**DATA SUPPLIED**
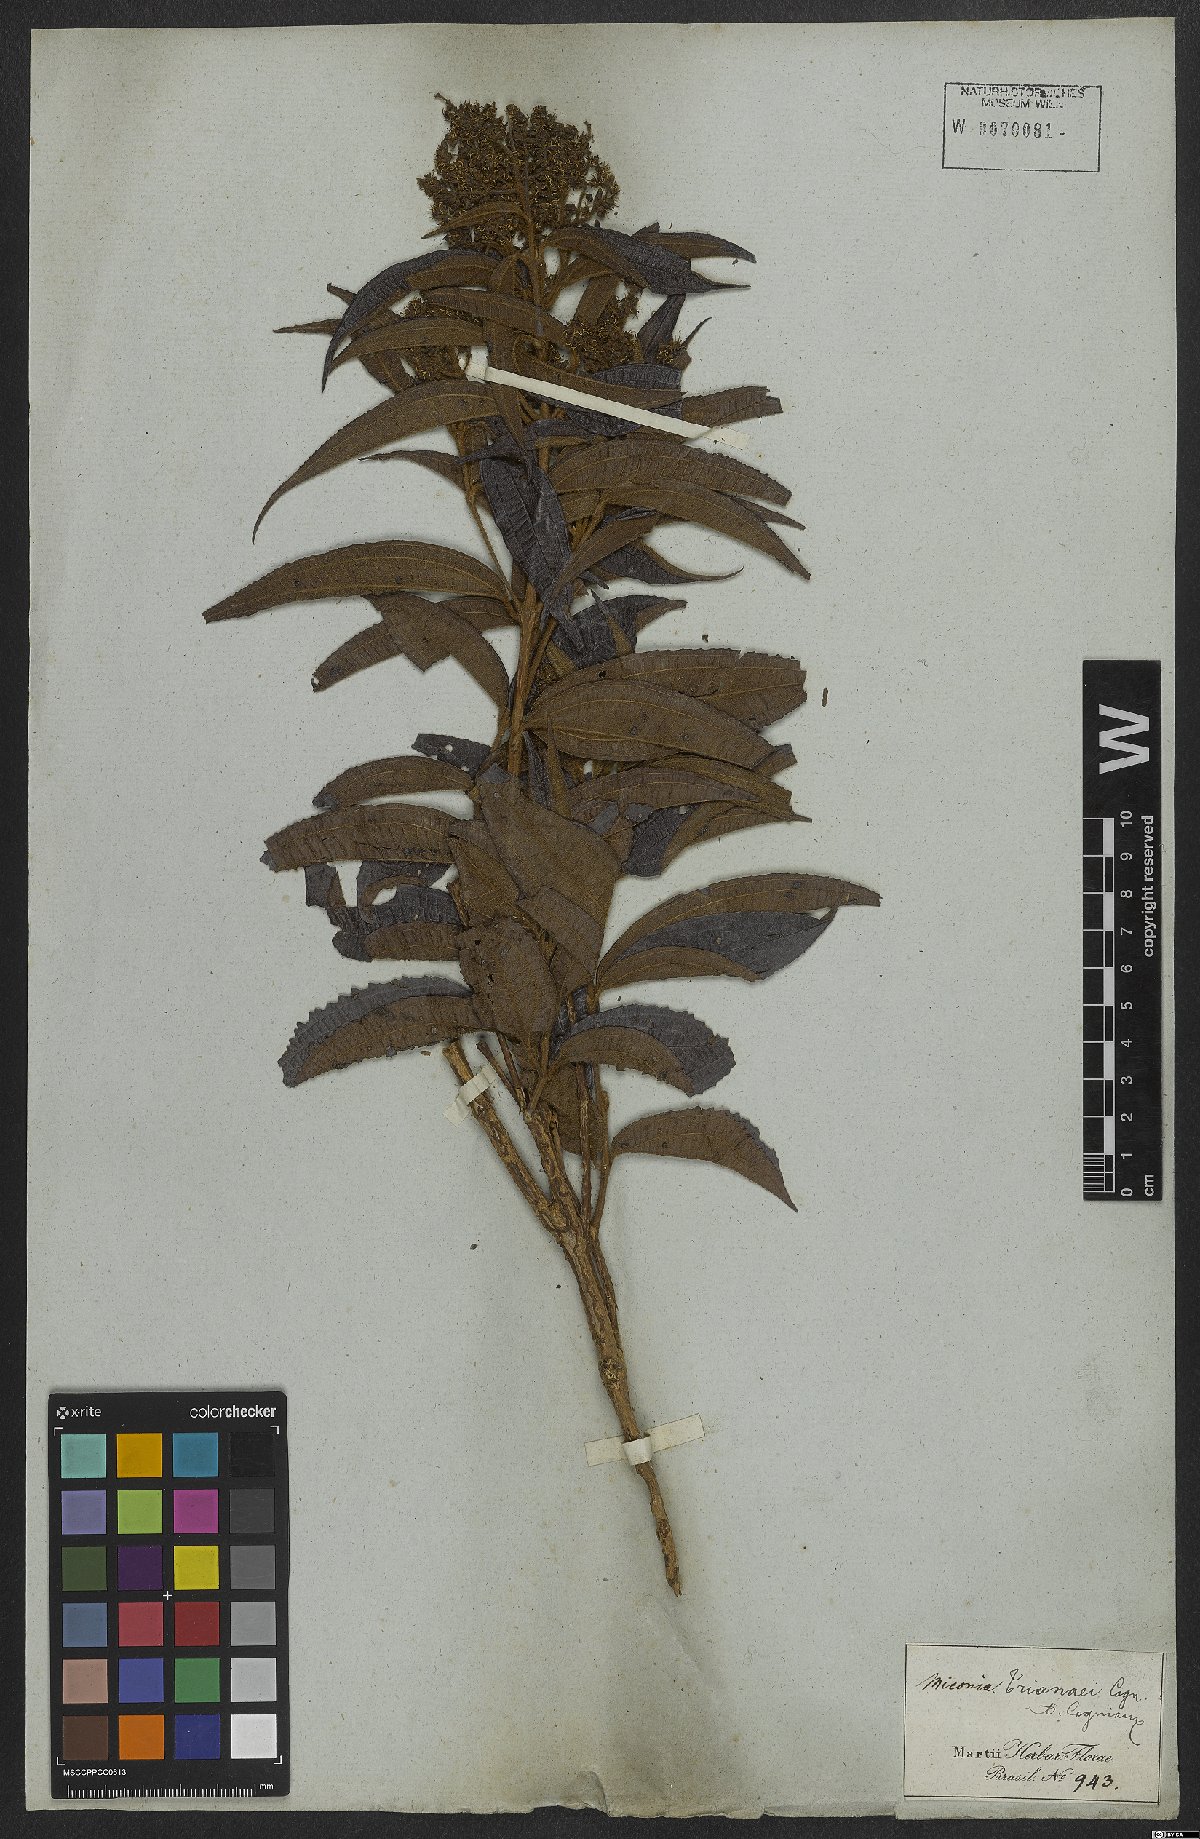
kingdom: Plantae
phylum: Tracheophyta
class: Magnoliopsida
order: Myrtales
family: Melastomataceae
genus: Miconia
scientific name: Miconia trianae
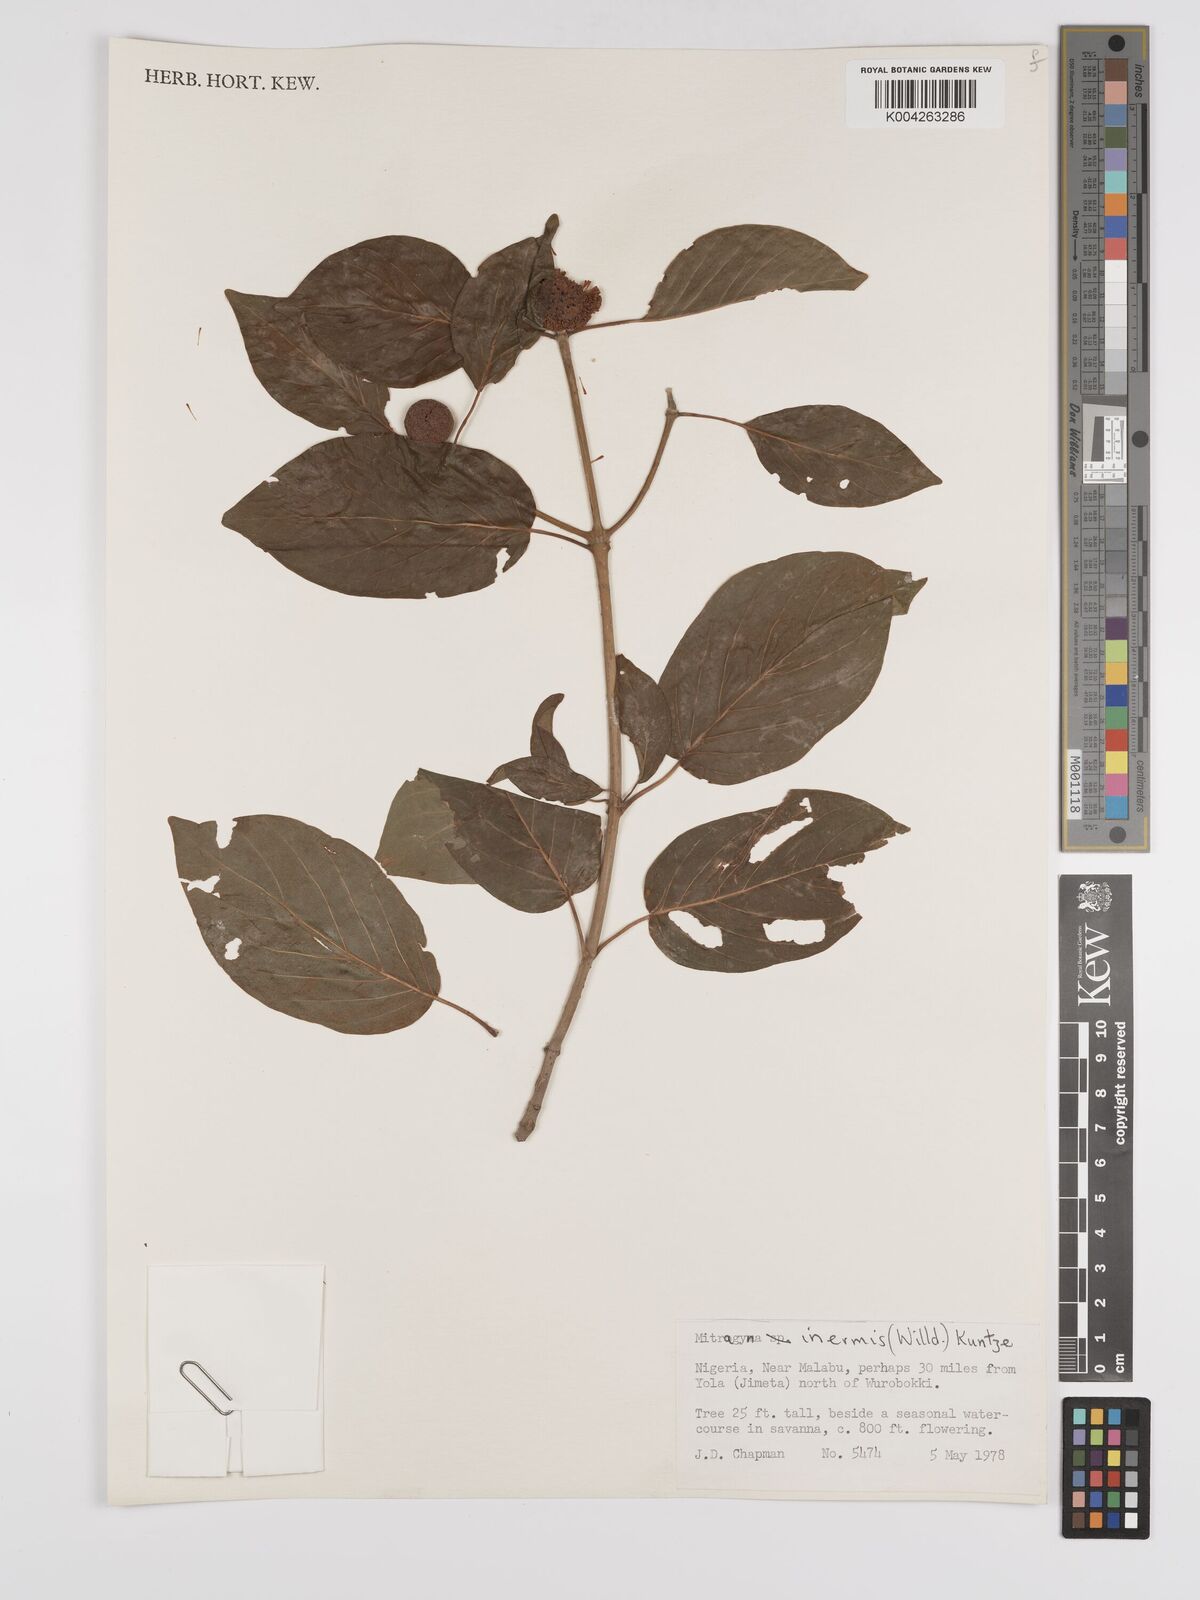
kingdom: Plantae
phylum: Tracheophyta
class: Magnoliopsida
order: Gentianales
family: Rubiaceae
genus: Mitragyna
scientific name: Mitragyna inermis
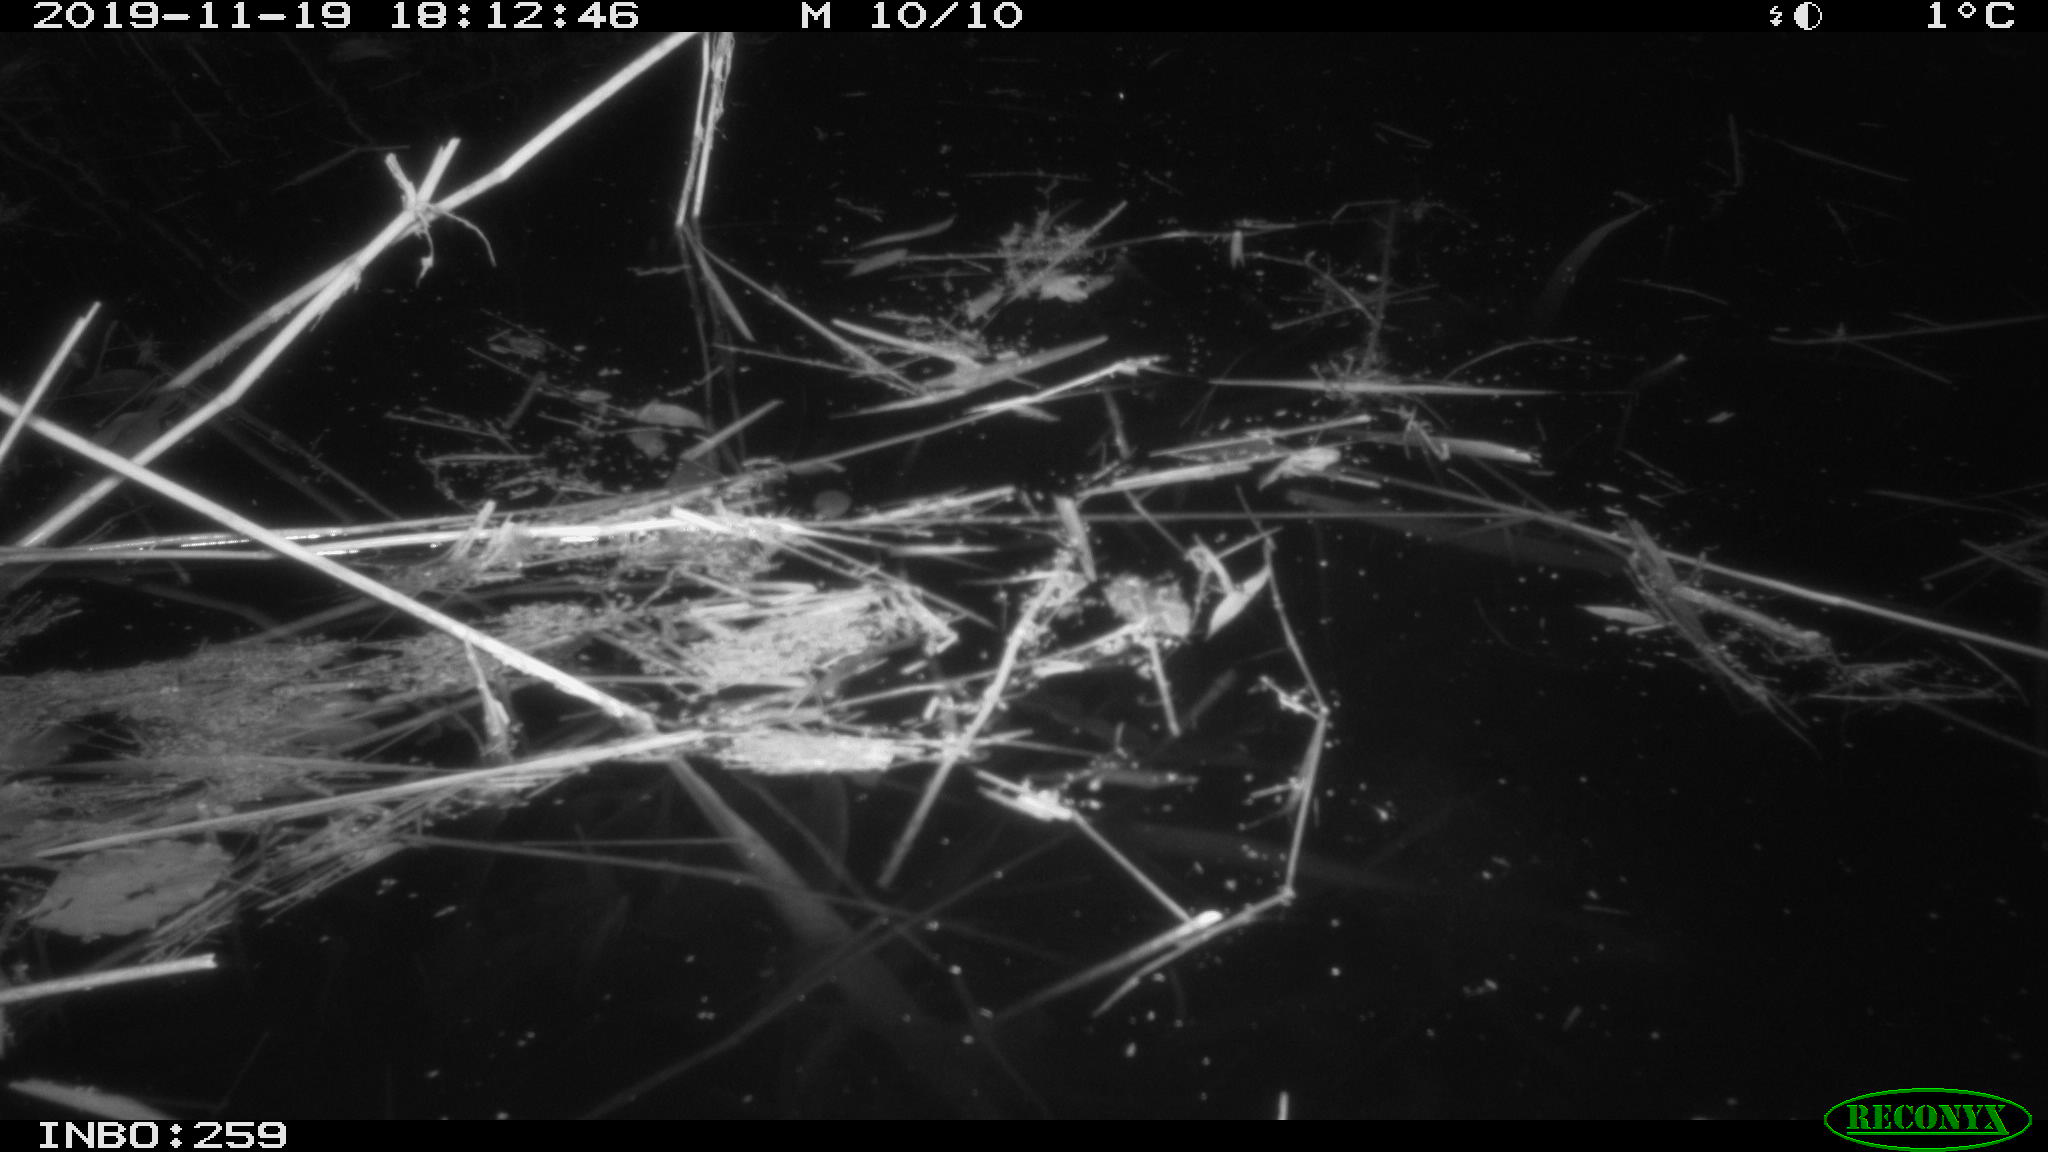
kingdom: Animalia
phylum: Chordata
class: Mammalia
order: Rodentia
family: Cricetidae
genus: Ondatra
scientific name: Ondatra zibethicus
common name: Muskrat
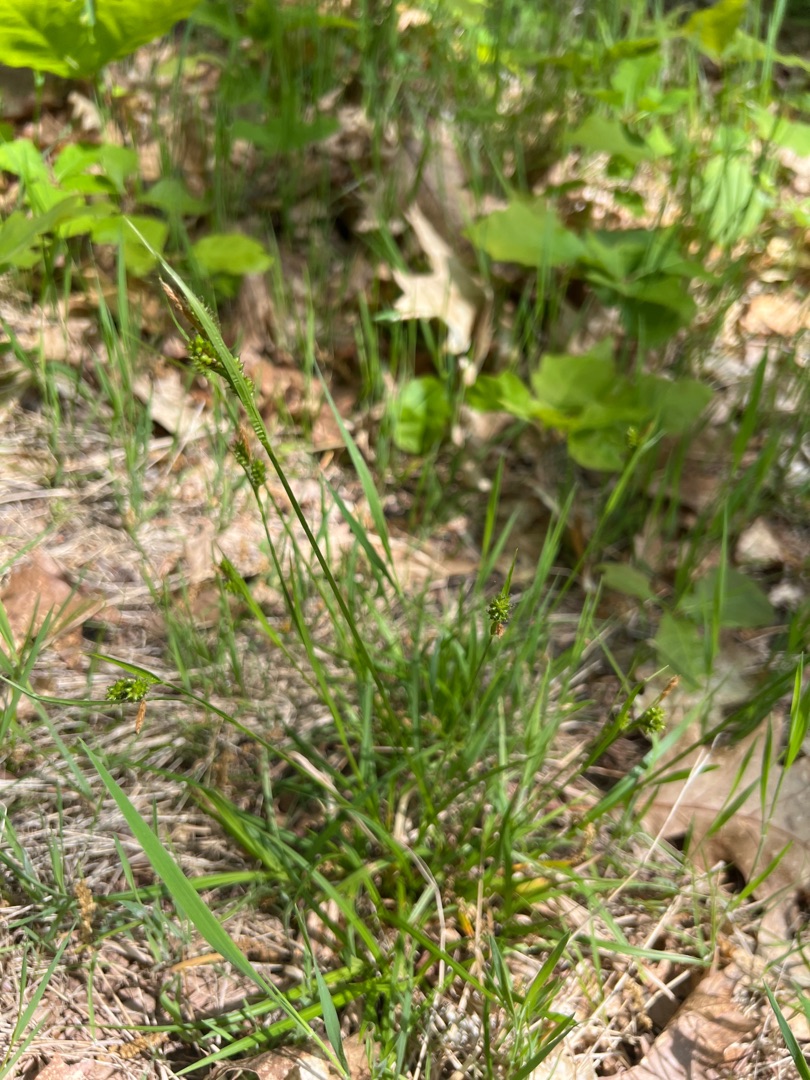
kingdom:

**THE PROBLEM**
Rewrite all of these lines, changing every "scientific name" to "binomial name" and keeping everything else the same. Leave the pictures out.

**CORRECT OUTPUT**
kingdom: Plantae
phylum: Tracheophyta
class: Magnoliopsida
order: Myrtales
family: Melastomataceae
genus: Miconia
binomial name: Miconia trianae
kingdom: Plantae
phylum: Tracheophyta
class: Magnoliopsida
order: Gentianales
family: Rubiaceae
genus: Mitragyna
binomial name: Mitragyna inermis
kingdom: Animalia
phylum: Chordata
class: Mammalia
order: Rodentia
family: Cricetidae
genus: Ondatra
binomial name: Ondatra zibethicus
common name: Muskrat
kingdom:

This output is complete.